I reek of half-baked philosophical bullshit. Doing is such a relief, after all the thinking; it gives a certain meaning to life, a sense of accomplishment. What do we have to show for after we have reached the dusk of our lives; apart from the things we've done. I might imagine the greatest of stories but if they don't transform into a physical manifestations that others can experience, are they worth anything? Our identities are shaped by memories, ours and others'. Ours might revolve around our thoughts and dreams but others' do only around our actions. And if we don't have others to validate what we've been through, what would be the difference between a dream and reality? Some nights, when I can't sleep, I think what my motivations are to go on living.

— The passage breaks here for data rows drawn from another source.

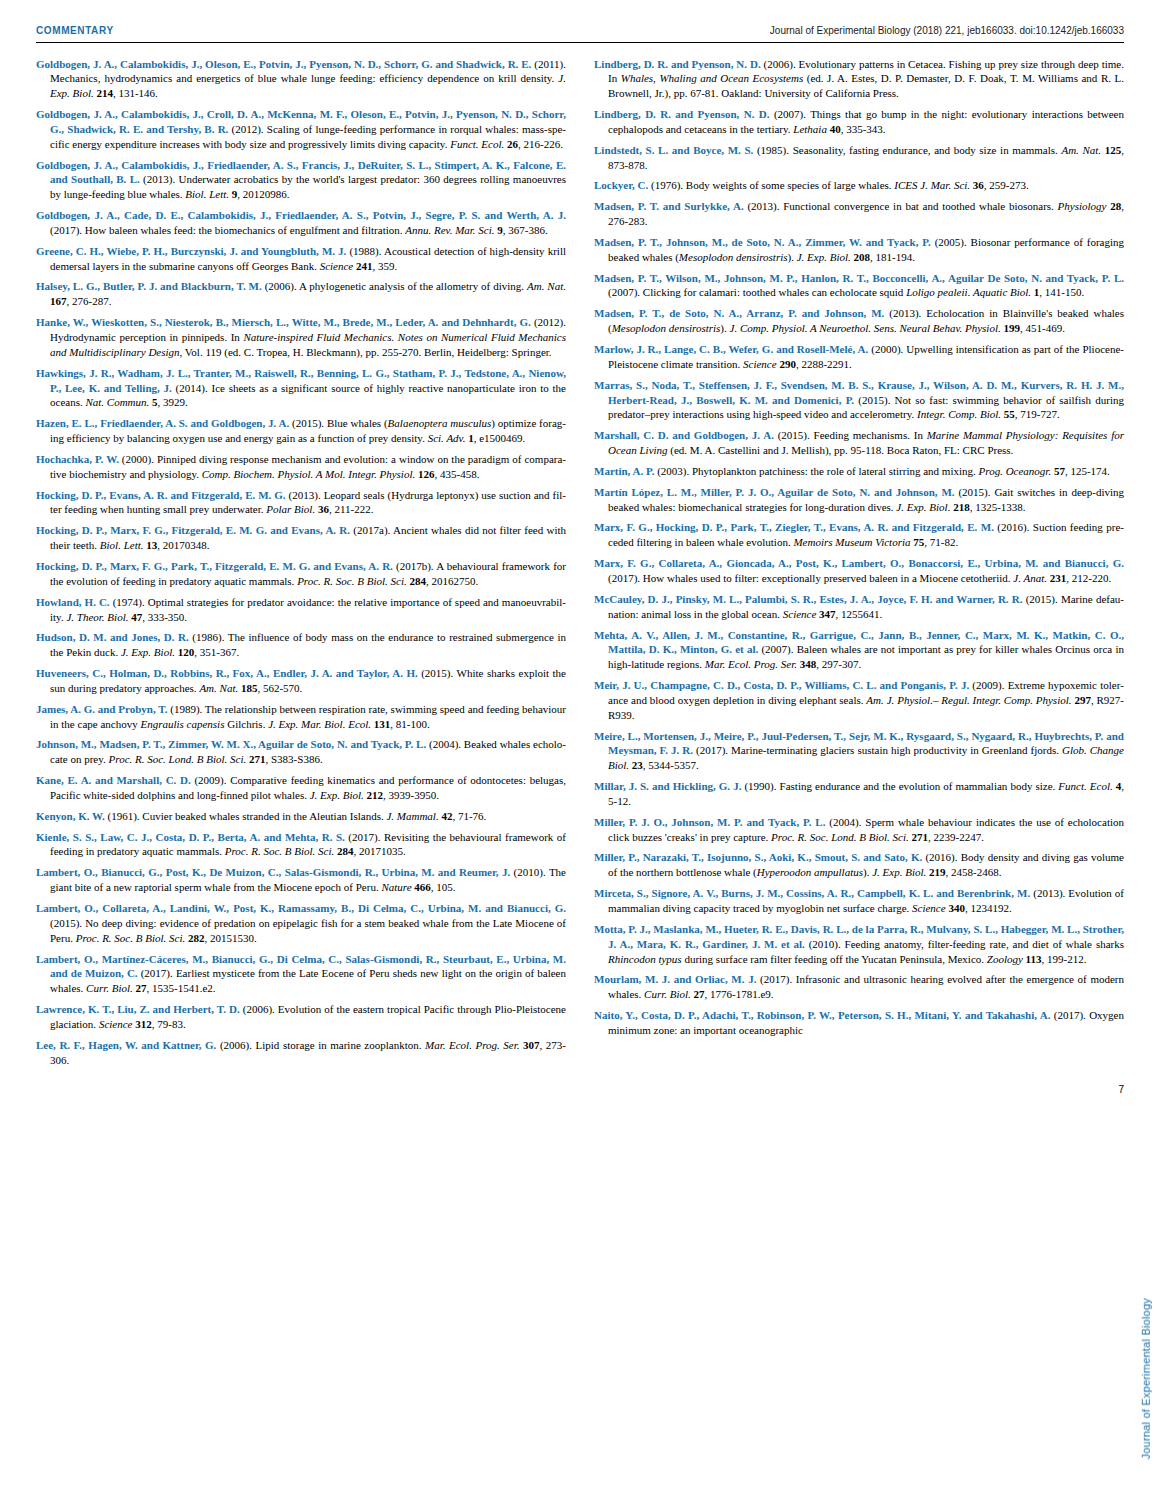Commentary
Journal of Experimental Biology (2018) 221, jeb166033. doi:10.1242/jeb.166033
Goldbogen, J. A., Calambokidis, J., Oleson, E., Potvin, J., Pyenson, N. D., Schorr, G. and Shadwick, R. E. (2011). Mechanics, hydrodynamics and energetics of blue whale lunge feeding: efficiency dependence on krill density. J. Exp. Biol. 214, 131-146.
Goldbogen, J. A., Calambokidis, J., Croll, D. A., McKenna, M. F., Oleson, E., Potvin, J., Pyenson, N. D., Schorr, G., Shadwick, R. E. and Tershy, B. R. (2012). Scaling of lunge-feeding performance in rorqual whales: mass-specific energy expenditure increases with body size and progressively limits diving capacity. Funct. Ecol. 26, 216-226.
Goldbogen, J. A., Calambokidis, J., Friedlaender, A. S., Francis, J., DeRuiter, S. L., Stimpert, A. K., Falcone, E. and Southall, B. L. (2013). Underwater acrobatics by the world's largest predator: 360 degrees rolling manoeuvres by lunge-feeding blue whales. Biol. Lett. 9, 20120986.
Goldbogen, J. A., Cade, D. E., Calambokidis, J., Friedlaender, A. S., Potvin, J., Segre, P. S. and Werth, A. J. (2017). How baleen whales feed: the biomechanics of engulfment and filtration. Annu. Rev. Mar. Sci. 9, 367-386.
Greene, C. H., Wiebe, P. H., Burczynski, J. and Youngbluth, M. J. (1988). Acoustical detection of high-density krill demersal layers in the submarine canyons off Georges Bank. Science 241, 359.
Halsey, L. G., Butler, P. J. and Blackburn, T. M. (2006). A phylogenetic analysis of the allometry of diving. Am. Nat. 167, 276-287.
Hanke, W., Wieskotten, S., Niesterok, B., Miersch, L., Witte, M., Brede, M., Leder, A. and Dehnhardt, G. (2012). Hydrodynamic perception in pinnipeds. In Nature-inspired Fluid Mechanics. Notes on Numerical Fluid Mechanics and Multidisciplinary Design, Vol. 119 (ed. C. Tropea, H. Bleckmann), pp. 255-270. Berlin, Heidelberg: Springer.
Hawkings, J. R., Wadham, J. L., Tranter, M., Raiswell, R., Benning, L. G., Statham, P. J., Tedstone, A., Nienow, P., Lee, K. and Telling, J. (2014). Ice sheets as a significant source of highly reactive nanoparticulate iron to the oceans. Nat. Commun. 5, 3929.
Hazen, E. L., Friedlaender, A. S. and Goldbogen, J. A. (2015). Blue whales (Balaenoptera musculus) optimize foraging efficiency by balancing oxygen use and energy gain as a function of prey density. Sci. Adv. 1, e1500469.
Hochachka, P. W. (2000). Pinniped diving response mechanism and evolution: a window on the paradigm of comparative biochemistry and physiology. Comp. Biochem. Physiol. A Mol. Integr. Physiol. 126, 435-458.
Hocking, D. P., Evans, A. R. and Fitzgerald, E. M. G. (2013). Leopard seals (Hydrurga leptonyx) use suction and filter feeding when hunting small prey underwater. Polar Biol. 36, 211-222.
Hocking, D. P., Marx, F. G., Fitzgerald, E. M. G. and Evans, A. R. (2017a). Ancient whales did not filter feed with their teeth. Biol. Lett. 13, 20170348.
Hocking, D. P., Marx, F. G., Park, T., Fitzgerald, E. M. G. and Evans, A. R. (2017b). A behavioural framework for the evolution of feeding in predatory aquatic mammals. Proc. R. Soc. B Biol. Sci. 284, 20162750.
Howland, H. C. (1974). Optimal strategies for predator avoidance: the relative importance of speed and manoeuvrability. J. Theor. Biol. 47, 333-350.
Hudson, D. M. and Jones, D. R. (1986). The influence of body mass on the endurance to restrained submergence in the Pekin duck. J. Exp. Biol. 120, 351-367.
Huveneers, C., Holman, D., Robbins, R., Fox, A., Endler, J. A. and Taylor, A. H. (2015). White sharks exploit the sun during predatory approaches. Am. Nat. 185, 562-570.
James, A. G. and Probyn, T. (1989). The relationship between respiration rate, swimming speed and feeding behaviour in the cape anchovy Engraulis capensis Gilchris. J. Exp. Mar. Biol. Ecol. 131, 81-100.
Johnson, M., Madsen, P. T., Zimmer, W. M. X., Aguilar de Soto, N. and Tyack, P. L. (2004). Beaked whales echolocate on prey. Proc. R. Soc. Lond. B Biol. Sci. 271, S383-S386.
Kane, E. A. and Marshall, C. D. (2009). Comparative feeding kinematics and performance of odontocetes: belugas, Pacific white-sided dolphins and long-finned pilot whales. J. Exp. Biol. 212, 3939-3950.
Kenyon, K. W. (1961). Cuvier beaked whales stranded in the Aleutian Islands. J. Mammal. 42, 71-76.
Kienle, S. S., Law, C. J., Costa, D. P., Berta, A. and Mehta, R. S. (2017). Revisiting the behavioural framework of feeding in predatory aquatic mammals. Proc. R. Soc. B Biol. Sci. 284, 20171035.
Lambert, O., Bianucci, G., Post, K., De Muizon, C., Salas-Gismondi, R., Urbina, M. and Reumer, J. (2010). The giant bite of a new raptorial sperm whale from the Miocene epoch of Peru. Nature 466, 105.
Lambert, O., Collareta, A., Landini, W., Post, K., Ramassamy, B., Di Celma, C., Urbina, M. and Bianucci, G. (2015). No deep diving: evidence of predation on epipelagic fish for a stem beaked whale from the Late Miocene of Peru. Proc. R. Soc. B Biol. Sci. 282, 20151530.
Lambert, O., Martínez-Cáceres, M., Bianucci, G., Di Celma, C., Salas-Gismondi, R., Steurbaut, E., Urbina, M. and de Muizon, C. (2017). Earliest mysticete from the Late Eocene of Peru sheds new light on the origin of baleen whales. Curr. Biol. 27, 1535-1541.e2.
Lawrence, K. T., Liu, Z. and Herbert, T. D. (2006). Evolution of the eastern tropical Pacific through Plio-Pleistocene glaciation. Science 312, 79-83.
Lee, R. F., Hagen, W. and Kattner, G. (2006). Lipid storage in marine zooplankton. Mar. Ecol. Prog. Ser. 307, 273-306.
Lindberg, D. R. and Pyenson, N. D. (2006). Evolutionary patterns in Cetacea. Fishing up prey size through deep time. In Whales, Whaling and Ocean Ecosystems (ed. J. A. Estes, D. P. Demaster, D. F. Doak, T. M. Williams and R. L. Brownell, Jr.), pp. 67-81. Oakland: University of California Press.
Lindberg, D. R. and Pyenson, N. D. (2007). Things that go bump in the night: evolutionary interactions between cephalopods and cetaceans in the tertiary. Lethaia 40, 335-343.
Lindstedt, S. L. and Boyce, M. S. (1985). Seasonality, fasting endurance, and body size in mammals. Am. Nat. 125, 873-878.
Lockyer, C. (1976). Body weights of some species of large whales. ICES J. Mar. Sci. 36, 259-273.
Madsen, P. T. and Surlykke, A. (2013). Functional convergence in bat and toothed whale biosonars. Physiology 28, 276-283.
Madsen, P. T., Johnson, M., de Soto, N. A., Zimmer, W. and Tyack, P. (2005). Biosonar performance of foraging beaked whales (Mesoplodon densirostris). J. Exp. Biol. 208, 181-194.
Madsen, P. T., Wilson, M., Johnson, M. P., Hanlon, R. T., Bocconcelli, A., Aguilar De Soto, N. and Tyack, P. L. (2007). Clicking for calamari: toothed whales can echolocate squid Loligo pealeii. Aquatic Biol. 1, 141-150.
Madsen, P. T., de Soto, N. A., Arranz, P. and Johnson, M. (2013). Echolocation in Blainville's beaked whales (Mesoplodon densirostris). J. Comp. Physiol. A Neuroethol. Sens. Neural Behav. Physiol. 199, 451-469.
Marlow, J. R., Lange, C. B., Wefer, G. and Rosell-Melé, A. (2000). Upwelling intensification as part of the Pliocene-Pleistocene climate transition. Science 290, 2288-2291.
Marras, S., Noda, T., Steffensen, J. F., Svendsen, M. B. S., Krause, J., Wilson, A. D. M., Kurvers, R. H. J. M., Herbert-Read, J., Boswell, K. M. and Domenici, P. (2015). Not so fast: swimming behavior of sailfish during predator–prey interactions using high-speed video and accelerometry. Integr. Comp. Biol. 55, 719-727.
Marshall, C. D. and Goldbogen, J. A. (2015). Feeding mechanisms. In Marine Mammal Physiology: Requisites for Ocean Living (ed. M. A. Castellini and J. Mellish), pp. 95-118. Boca Raton, FL: CRC Press.
Martin, A. P. (2003). Phytoplankton patchiness: the role of lateral stirring and mixing. Prog. Oceanogr. 57, 125-174.
Martín López, L. M., Miller, P. J. O., Aguilar de Soto, N. and Johnson, M. (2015). Gait switches in deep-diving beaked whales: biomechanical strategies for long-duration dives. J. Exp. Biol. 218, 1325-1338.
Marx, F. G., Hocking, D. P., Park, T., Ziegler, T., Evans, A. R. and Fitzgerald, E. M. (2016). Suction feeding preceded filtering in baleen whale evolution. Memoirs Museum Victoria 75, 71-82.
Marx, F. G., Collareta, A., Gioncada, A., Post, K., Lambert, O., Bonaccorsi, E., Urbina, M. and Bianucci, G. (2017). How whales used to filter: exceptionally preserved baleen in a Miocene cetotheriid. J. Anat. 231, 212-220.
McCauley, D. J., Pinsky, M. L., Palumbi, S. R., Estes, J. A., Joyce, F. H. and Warner, R. R. (2015). Marine defaunation: animal loss in the global ocean. Science 347, 1255641.
Mehta, A. V., Allen, J. M., Constantine, R., Garrigue, C., Jann, B., Jenner, C., Marx, M. K., Matkin, C. O., Mattila, D. K., Minton, G. et al. (2007). Baleen whales are not important as prey for killer whales Orcinus orca in high-latitude regions. Mar. Ecol. Prog. Ser. 348, 297-307.
Meir, J. U., Champagne, C. D., Costa, D. P., Williams, C. L. and Ponganis, P. J. (2009). Extreme hypoxemic tolerance and blood oxygen depletion in diving elephant seals. Am. J. Physiol.– Regul. Integr. Comp. Physiol. 297, R927-R939.
Meire, L., Mortensen, J., Meire, P., Juul-Pedersen, T., Sejr, M. K., Rysgaard, S., Nygaard, R., Huybrechts, P. and Meysman, F. J. R. (2017). Marine-terminating glaciers sustain high productivity in Greenland fjords. Glob. Change Biol. 23, 5344-5357.
Millar, J. S. and Hickling, G. J. (1990). Fasting endurance and the evolution of mammalian body size. Funct. Ecol. 4, 5-12.
Miller, P. J. O., Johnson, M. P. and Tyack, P. L. (2004). Sperm whale behaviour indicates the use of echolocation click buzzes 'creaks' in prey capture. Proc. R. Soc. Lond. B Biol. Sci. 271, 2239-2247.
Miller, P., Narazaki, T., Isojunno, S., Aoki, K., Smout, S. and Sato, K. (2016). Body density and diving gas volume of the northern bottlenose whale (Hyperoodon ampullatus). J. Exp. Biol. 219, 2458-2468.
Mirceta, S., Signore, A. V., Burns, J. M., Cossins, A. R., Campbell, K. L. and Berenbrink, M. (2013). Evolution of mammalian diving capacity traced by myoglobin net surface charge. Science 340, 1234192.
Motta, P. J., Maslanka, M., Hueter, R. E., Davis, R. L., de la Parra, R., Mulvany, S. L., Habegger, M. L., Strother, J. A., Mara, K. R., Gardiner, J. M. et al. (2010). Feeding anatomy, filter-feeding rate, and diet of whale sharks Rhincodon typus during surface ram filter feeding off the Yucatan Peninsula, Mexico. Zoology 113, 199-212.
Mourlam, M. J. and Orliac, M. J. (2017). Infrasonic and ultrasonic hearing evolved after the emergence of modern whales. Curr. Biol. 27, 1776-1781.e9.
Naito, Y., Costa, D. P., Adachi, T., Robinson, P. W., Peterson, S. H., Mitani, Y. and Takahashi, A. (2017). Oxygen minimum zone: an important oceanographic
Journal of Experimental Biology
7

Should my driving force be a fear of oblivion or adulation while I'm alive? Neither of them seem satisfactory enough. The only reason I want to do anything is to feel fully alive. Everything else, for experience, for entertainment, for pushing my boundaries, for the sake of humanity seems trivial. And the only way I've ever felt alive is when my mind is totally occupied, when what I do so captivates me that I don't mind the rest of the world crumbling into pieces; that in pursuit of that one word, one 'I love you', one perfect frame, I can spend a lifetime and discover all that I can about myself. For me to know what I am, I have to go and rule out all that I'm not.

1 comment:

  1. Long time since I read your blog. hope this helps:
    “To the critic, art is a noun. To the artist, art is a verb.”
    I read this qoute from the book "art and fear" by David Bayle and Ted Orland. check it out,it talks a lot about making art(i think can be applied to writing or anything) and the problems we face in the process of creating it.